◆ **Exercise aim**
When you reproduce the listing, keep every word as it is and drop the pictures.

◆ **Task inputs**
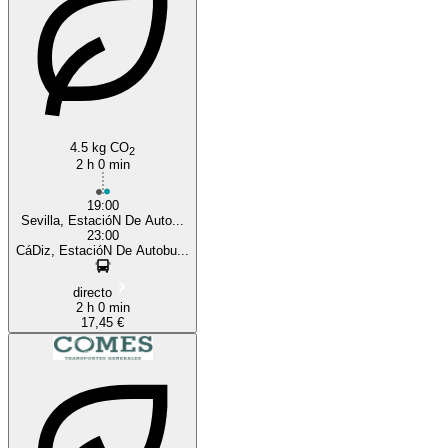
4.5 kg CO
2
2 h 0 min
19:00
Sevilla, EstacióN De Auto...
23:00
CáDiz, EstacióN De Autobu...
directo
2 h 0 min
17,45 €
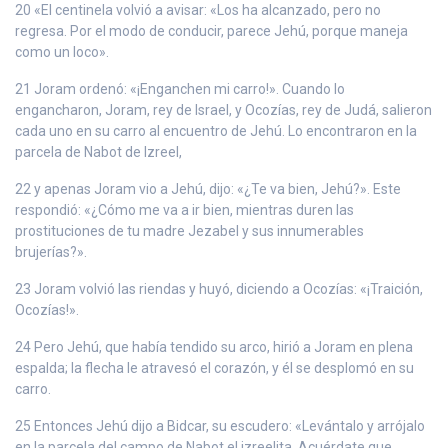
20 «El centinela volvió a avisar: «Los ha alcanzado, pero no
regresa. Por el modo de conducir, parece Jehú, porque maneja
como un loco».
21 Joram ordenó: «¡Enganchen mi carro!». Cuando lo
engancharon, Joram, rey de Israel, y Ocozías, rey de Judá, salieron
cada uno en su carro al encuentro de Jehú. Lo encontraron en la
parcela de Nabot de Izreel,
22 y apenas Joram vio a Jehú, dijo: «¿Te va bien, Jehú?». Este
respondió: «¿Cómo me va a ir bien, mientras duren las
prostituciones de tu madre Jezabel y sus innumerables
brujerías?».
23 Joram volvió las riendas y huyó, diciendo a Ocozías: «¡Traición,
Ocozías!».
24 Pero Jehú, que había tendido su arco, hirió a Joram en plena
espalda; la flecha le atravesó el corazón, y él se desplomó en su
carro.
25 Entonces Jehú dijo a Bidcar, su escudero: «Levántalo y arrójalo
en la parcela del campo de Nabot el izreelita. Acuérdate que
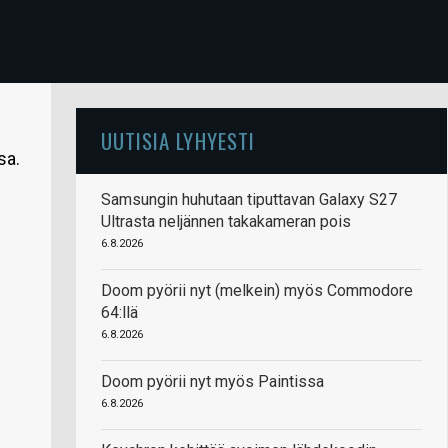
UUTISIA LYHYESTI
sa.
Samsungin huhutaan tiputtavan Galaxy S27
Ultrasta neljännen takakameran pois
6.8.2026
Doom pyörii nyt (melkein) myös Commodore
64:llä
6.8.2026
Doom pyörii nyt myös Paintissa
6.8.2026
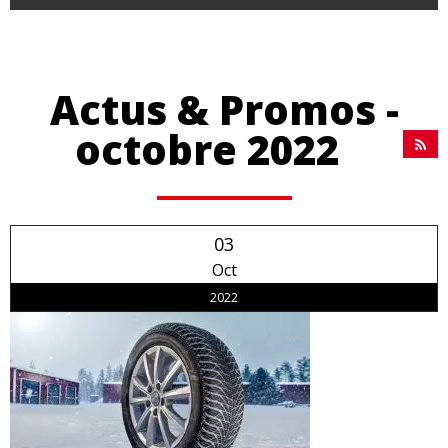
Actus & Promos -
octobre 2022
03
Oct
2022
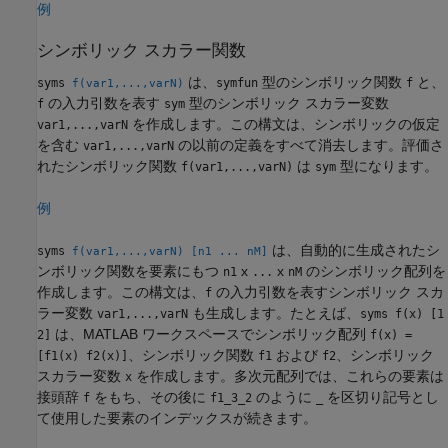
例
シンボリック スカラー関数
は、
型のシンボリック関数
と、
syms
symfun
f
f(var1,...,varN)
の入力引数を表す
型のシンボリック スカラー変数
f
sym
を作成します。この構文は、シンボリックの仮定
var1,...,varN
を含む
の以前の定義をすべて消去します。評価さ
var1,...,varN
れたシンボリック関数
は
型になります。
f(var1,...,varN)
sym
例
は、自動的に生成されたシ
syms
f(var1,...,varN)
[n1 ... nM]
ンボリック関数を要素にもつ
x
x
のシンボリック配列を
n1
...
nM
作成します。この構文は、
の入力引数を表すシンボリック スカ
f
ラー変数
も生成します。たとえば、
var1,...,varN
syms f(x) [1
は、MATLAB ワークスペースでシンボリック配列
2]
f(x) =
、シンボリック関数
および
、シンボリック
[f1(x) f2(x)]
f1
f2
スカラー変数
を作成します。多次元配列では、これらの要素は
x
接頭辞
をもち、その後に
のように
を区切り記号とし
f
f1_3_2
_
て使用した要素のインデックスが続きます。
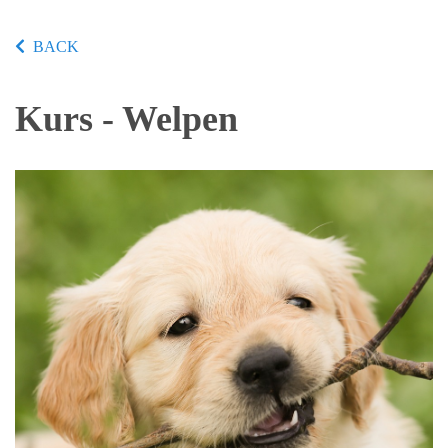
BACK
Kurs - Welpen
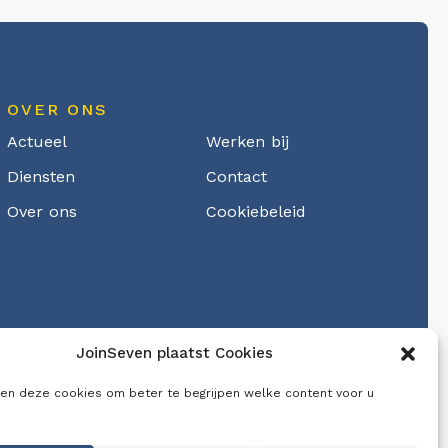
OVER ONS
Actueel
Werken bij
Diensten
Contact
Over ons
Cookiebeleid
JoinSeven plaatst Cookies
en deze cookies om beter te begrijpen welke content voor u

◆ **Output for this exercise**
4.5 kg CO
2
2 h 0 min
19:00
Sevilla, EstacióN De Auto...
23:00
CáDiz, EstacióN De Autobu...
directo
2 h 0 min
17,45 €
20 «El centinela volvió a avisar: «Los ha alcanzado, pero no
regresa. Por el modo de conducir, parece Jehú, porque maneja
como un loco».
21 Joram ordenó: «¡Enganchen mi carro!». Cuando lo
engancharon, Joram, rey de Israel, y Ocozías, rey de Judá, salieron
cada uno en su carro al encuentro de Jehú. Lo encontraron en la
parcela de Nabot de Izreel,
22 y apenas Joram vio a Jehú, dijo: «¿Te va bien, Jehú?». Este
respondió: «¿Cómo me va a ir bien, mientras duren las
prostituciones de tu madre Jezabel y sus innumerables
brujerías?».
23 Joram volvió las riendas y huyó, diciendo a Ocozías: «¡Traición,
Ocozías!».
24 Pero Jehú, que había tendido su arco, hirió a Joram en plena
espalda; la flecha le atravesó el corazón, y él se desplomó en su
carro.
25 Entonces Jehú dijo a Bidcar, su escudero: «Levántalo y arrójalo
en la parcela del campo de Nabot el izreelita. Acuérdate que
UUTISIA LYHYESTI
sa.
Samsungin huhutaan tiputtavan Galaxy S27
Ultrasta neljännen takakameran pois
6.8.2026
Doom pyörii nyt (melkein) myös Commodore
64:llä
6.8.2026
Doom pyörii nyt myös Paintissa
6.8.2026
Actus & Promos -
octobre 2022
03
Oct
2022
例
シンボリック スカラー関数
は、
型のシンボリック関数
と、
syms
symfun
f
f(var1,...,varN)
の入力引数を表す
型のシンボリック スカラー変数
f
sym
を作成します。この構文は、シンボリックの仮定
var1,...,varN
を含む
の以前の定義をすべて消去します。評価さ
var1,...,varN
れたシンボリック関数
は
型になります。
f(var1,...,varN)
sym
例
は、自動的に生成されたシ
syms
f(var1,...,varN)
[n1 ... nM]
ンボリック関数を要素にもつ
x
x
のシンボリック配列を
n1
...
nM
作成します。この構文は、
の入力引数を表すシンボリック スカ
f
ラー変数
も生成します。たとえば、
var1,...,varN
syms f(x) [1
は、MATLAB ワークスペースでシンボリック配列
2]
f(x) =
、シンボリック関数
および
、シンボリック
[f1(x) f2(x)]
f1
f2
スカラー変数
を作成します。多次元配列では、これらの要素は
x
接頭辞
をもち、その後に
のように
を区切り記号とし
f
f1_3_2
_
て使用した要素のインデックスが続きます。
BACK
Kurs - Welpen
OVER ONS
Actueel
Werken bij
Diensten
Contact
Over ons
Cookiebeleid
JoinSeven plaatst Cookies
en deze cookies om beter te begrijpen welke content voor u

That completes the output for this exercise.